With a quarter of all Australian trade, and a significant amount of New Zealand trade, taking place with China, the month-long celebration of Chinese New Year can have a considerable effect on SMEs.
Chinese New Year is the event that has one of the biggest impacts on international trade each year.
This year, Chinese New Year and the “Year of the Rat” begins on 25 January and the official holiday lasts a week (24-30 January). However, with Chinese businesses preparing and some undertaking extended celebrations, the business impact can last up to a month.
Local businesses in China close in each of the major cities – everything from offices, banks and factories will shut down. Many millions of Chinese workers travel from the cities back to their rural home towns to celebrate with their families.

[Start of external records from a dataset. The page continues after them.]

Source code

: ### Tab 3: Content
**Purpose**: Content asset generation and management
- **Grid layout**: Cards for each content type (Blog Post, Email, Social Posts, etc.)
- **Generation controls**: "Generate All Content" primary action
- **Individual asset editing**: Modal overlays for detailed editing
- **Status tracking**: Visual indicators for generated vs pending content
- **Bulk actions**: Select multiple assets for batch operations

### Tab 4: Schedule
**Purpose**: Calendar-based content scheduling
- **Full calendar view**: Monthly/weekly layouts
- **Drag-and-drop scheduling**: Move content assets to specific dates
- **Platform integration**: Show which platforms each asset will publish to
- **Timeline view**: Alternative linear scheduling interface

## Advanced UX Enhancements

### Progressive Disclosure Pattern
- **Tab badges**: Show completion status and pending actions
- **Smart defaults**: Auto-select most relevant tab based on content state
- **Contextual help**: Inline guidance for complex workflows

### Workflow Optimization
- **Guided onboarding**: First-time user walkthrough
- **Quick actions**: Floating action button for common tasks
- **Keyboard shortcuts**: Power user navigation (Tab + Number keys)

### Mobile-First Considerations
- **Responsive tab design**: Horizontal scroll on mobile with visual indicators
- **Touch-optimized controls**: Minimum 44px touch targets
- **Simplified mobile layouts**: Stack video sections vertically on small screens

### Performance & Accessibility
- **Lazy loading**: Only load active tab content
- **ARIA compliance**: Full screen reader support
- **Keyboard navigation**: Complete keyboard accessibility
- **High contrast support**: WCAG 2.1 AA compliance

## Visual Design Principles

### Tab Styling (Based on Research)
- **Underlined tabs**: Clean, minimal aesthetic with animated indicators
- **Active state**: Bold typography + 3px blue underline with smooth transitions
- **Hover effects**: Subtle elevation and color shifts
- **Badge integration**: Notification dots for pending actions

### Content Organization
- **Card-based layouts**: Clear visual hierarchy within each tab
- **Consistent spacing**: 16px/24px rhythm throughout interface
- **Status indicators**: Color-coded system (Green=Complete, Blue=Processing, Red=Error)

Other countries with large Chinese populations including Malaysia, Singapore, Indonesia, Thailand and the Philippines are also impacted.
It can be a challenging time for importers and exporters, but with preparation you can minimise disruptions.
One of the most effective ways to ensure you have enough working capital is to use trade finance.
Trade finance is where a lender serves as a third-party to make the trade process go smoother and reduce friction during transactions.
For instance, a lender might offer extended credit to the importer to fulfil an order and provide an advanced payment to the exporter that matches the agreement terms..
Not only does trade finance help reduce the payment risk and supply risk and improve cashflow, it makes things easier across the board for both parties during the busy Chinese New Year period.
With some thought given to preparation, SME importers can stock up on items for the first quarter of 2020 and have all of the inventory they need, even if the ordering schedule is disrupted because of Chinese New Year.
As for exporters, they’ll be able to ramp up production without having to worry about major payment delays.